For a brief period in time, it was popular for EFI setups in racing cars to have the injectors pointing upstream into the manifolds. I think the idea was they would get better atomization, but I don’t know for sure.

If I were designing my own setup here, I’d probably try to arrange the injectors so they would spray the max possible distance before the fuel hits metal. I suppose you’d have to know the spray pattern of the injector to calculate that. Whatever, if one edge of the spray cone hit a wall or a valve first, I’d move the alignment a bit away from that side.

The data I had was:

“The injectors are offset 0.1875” from the center of the port. and is directed at about 12 degrees to the back of the inlet valve" So that seems close.

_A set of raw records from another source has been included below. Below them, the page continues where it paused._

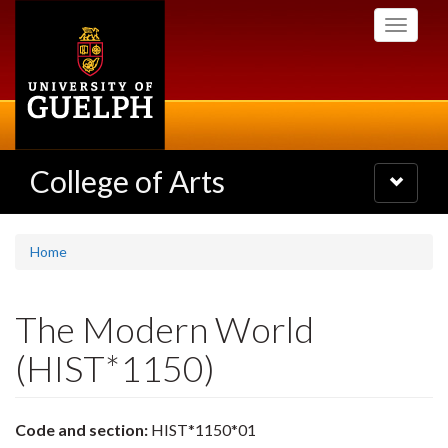
Skip
Toggle
to
navigati
main
content
College of Arts
Toggle
navigatio
Home
The Modern World
(HIST*1150)
Code and section:
HIST*1150*01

On some race cars you’ll see injectors several CM above the bell mouth of the stack, but for street cars it seems most of the time the injector is pointed at the back of the intake valve so that when fuel hits the back of the hot valve, it will both cool the valve, and vaporize.

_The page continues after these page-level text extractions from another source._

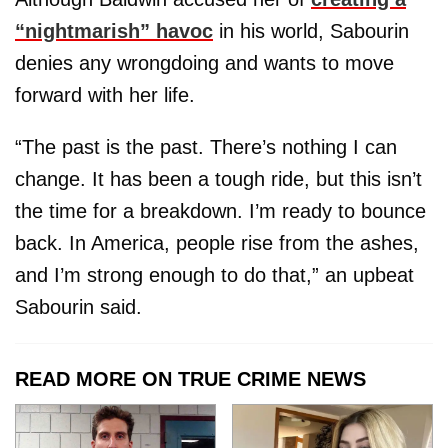
“nightmarish” havoc
in his world, Sabourin
denies any wrongdoing and wants to move
forward with her life.
“The past is the past. There’s nothing I can
change. It has been a tough ride, but this isn’t
the time for a breakdown. I’m ready to bounce
back. In America, people rise from the ashes,
and I’m strong enough to do that,” an upbeat
Sabourin said.
READ MORE ON TRUE CRIME NEWS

These days you can get disk style injectors (instead pf pintle injectors) with upwards of 12 disk holes for supposedly massively better atomization (higher fuel pressure helps too). The actual real world results/difference between the two seems to be debatable though. Some reports are that a modern pintle injector does better at atomization and not leaning-out at idle than disk injectors - but that could be tuning too.

~Paul K.

while you guys are redesigning the V12 ?
why not move up to the new world engine designs?

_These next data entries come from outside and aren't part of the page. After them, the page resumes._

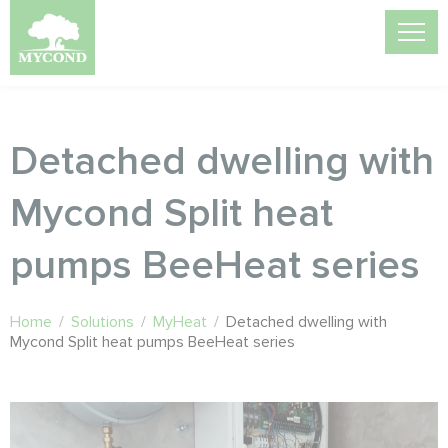
Detached dwelling with
Mycond Split heat
pumps BeeHeat series
Home
/
Solutions
/
MyHeat
/
Detached dwelling with
Mycond Split heat pumps BeeHeat series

Direct Chamber injection , you could run 11/13-1 comp. ratios , meet Emission regs, better MPGs and most improtant ( MORE power/torque). Atomized fuel is difficult light, vaporized fuel in chamber, not port, and only at time of igniton, so little time for Detonation!
if you gonna do it ,go deep and all the way! (that what she said)
and you talk about tuning , and you dont even have an engine running??
i must be missin somethin?
ron

Who knows, maybe someday the aftermarket world will come up with combined sparkplug/injectors that can be plumbed and wired to an aftermarket system. Barring that I don’t see any way classic engines (unless they’re in the vein of the ubiquitous SBC) are going to benefit from GDI.

~Paul K

Paul already been done 1944, B29 Superfortress, DI in the spark plug, i have write up about it , dated 1949!
ron

That’s nifty! I’ll have to look that up. It still blows some folks minds that the Gull-wing 300SL was mechanical GDI. Now we need to get aftermarket parts makers to supply hobbiest GDI_Spark_Plugs in standard spark plug sizes/heat ranges and with electronic control over the DI part. :slight_smile:

~Paul K.

YAH , probably cost $ 500. per plug?
multipled by 12 ,YIKES!

ideas are simple , costs in this new world would make easy a 100K engine!
not realistic!
Paul, those 300SL s were not very fast, me 1957 Corvette twin 4 barrels, race one a 1955 Gullwing!
everybody was sayin stuff about fast!
we lined up on Highland ave,3 miles straight divided hyway, .
beat him bad , just maybe his engine had enough power , but the transmission was the slowest shifting thing ever seen, i would pull ahead 15/20ft on each shift , so by time we reached 4th gear i was gone , down the road, he never even started to close on top end, my speedo read 140mph!
thru the years i have read all kinds of BS about forigen cars being fast , if so i never seen one!
have you read about the New 2020 corvette , YUP its fast and drives fantastic! reviews!
ron

also about building any hi-performance engine , it always comes down to the TUNING that seprates this and them!
but i only have 70yrs of performance engine building??? !!
ron

The Corvette’s engine outclassed the 183ci straight six in the MB by 100ci, 50-75 ftlbs of torque, and 5-30hp depending on configuration so there’s little wonder it won… but consider wringing near contemporary Corvette HP and torque out of a little 2.9L straight 6 with 2 fewer cylinders and 100 fewer ci, and still get 20mpg or so cruising! You gotta respect both of them for what they are!

Yeah I don’t see generic combination GDI plugs anytime soon. Besides, you’d still need an additional set of TPI injectors just to keep the engine clean. The SBC guys will have GDI heads they can swap onto their engines though…

~Paul K

All well and good, but that would require drilling some holes in the head for installing the injectors.